====== RECORD EXTRACTS ======
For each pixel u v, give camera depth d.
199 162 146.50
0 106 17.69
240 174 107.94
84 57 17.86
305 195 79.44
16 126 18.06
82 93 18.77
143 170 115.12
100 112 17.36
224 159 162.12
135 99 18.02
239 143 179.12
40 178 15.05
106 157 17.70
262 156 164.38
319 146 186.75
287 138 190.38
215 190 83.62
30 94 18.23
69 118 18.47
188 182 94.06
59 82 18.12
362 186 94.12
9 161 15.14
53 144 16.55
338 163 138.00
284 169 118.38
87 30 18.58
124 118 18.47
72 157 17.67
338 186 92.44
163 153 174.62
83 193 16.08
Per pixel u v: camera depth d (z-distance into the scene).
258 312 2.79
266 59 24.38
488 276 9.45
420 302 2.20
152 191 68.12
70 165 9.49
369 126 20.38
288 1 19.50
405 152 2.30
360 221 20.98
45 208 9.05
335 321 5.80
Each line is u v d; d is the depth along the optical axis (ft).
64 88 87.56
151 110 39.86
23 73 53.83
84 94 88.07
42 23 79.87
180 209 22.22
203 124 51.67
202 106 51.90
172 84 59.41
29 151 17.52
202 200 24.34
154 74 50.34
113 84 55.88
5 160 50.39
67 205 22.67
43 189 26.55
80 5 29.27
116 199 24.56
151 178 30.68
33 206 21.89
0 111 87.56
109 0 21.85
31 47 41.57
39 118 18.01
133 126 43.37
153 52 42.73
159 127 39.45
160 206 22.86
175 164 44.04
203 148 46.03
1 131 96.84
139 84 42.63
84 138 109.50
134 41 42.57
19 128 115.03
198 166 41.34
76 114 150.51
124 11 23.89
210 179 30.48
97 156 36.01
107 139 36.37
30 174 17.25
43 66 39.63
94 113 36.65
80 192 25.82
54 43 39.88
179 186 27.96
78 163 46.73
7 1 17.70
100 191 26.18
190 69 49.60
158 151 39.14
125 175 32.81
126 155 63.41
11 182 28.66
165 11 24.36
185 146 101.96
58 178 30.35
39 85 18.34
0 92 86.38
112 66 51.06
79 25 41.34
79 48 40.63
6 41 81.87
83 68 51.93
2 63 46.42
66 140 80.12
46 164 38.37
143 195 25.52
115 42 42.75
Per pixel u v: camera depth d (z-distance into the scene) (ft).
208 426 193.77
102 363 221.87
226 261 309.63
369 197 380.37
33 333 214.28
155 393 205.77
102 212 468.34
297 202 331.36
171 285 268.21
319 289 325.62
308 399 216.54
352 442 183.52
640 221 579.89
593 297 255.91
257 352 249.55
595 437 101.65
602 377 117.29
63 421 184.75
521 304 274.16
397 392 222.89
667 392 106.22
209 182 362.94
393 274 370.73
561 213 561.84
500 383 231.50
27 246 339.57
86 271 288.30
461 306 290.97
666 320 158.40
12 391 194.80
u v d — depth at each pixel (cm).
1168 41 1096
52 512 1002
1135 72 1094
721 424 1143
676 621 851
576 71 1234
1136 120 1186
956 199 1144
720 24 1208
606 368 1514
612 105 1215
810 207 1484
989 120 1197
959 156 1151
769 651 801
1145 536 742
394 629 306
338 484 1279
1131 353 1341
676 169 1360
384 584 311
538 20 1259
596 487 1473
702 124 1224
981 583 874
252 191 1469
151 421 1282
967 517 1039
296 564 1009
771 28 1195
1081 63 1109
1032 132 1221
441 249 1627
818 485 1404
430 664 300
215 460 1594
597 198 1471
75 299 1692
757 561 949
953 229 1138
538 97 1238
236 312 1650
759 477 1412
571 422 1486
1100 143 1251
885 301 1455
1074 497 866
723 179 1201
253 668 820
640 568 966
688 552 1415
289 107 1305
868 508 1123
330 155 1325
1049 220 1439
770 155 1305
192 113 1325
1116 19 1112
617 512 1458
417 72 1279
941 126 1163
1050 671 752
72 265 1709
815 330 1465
======
WHAT TO WORK ON
Only lines with the word "distance" count here; copy every one from the records.

ANSWER FOR THIS EXERCISE
Per pixel u v: camera depth d (z-distance into the scene).
Per pixel u v: camera depth d (z-distance into the scene) (ft).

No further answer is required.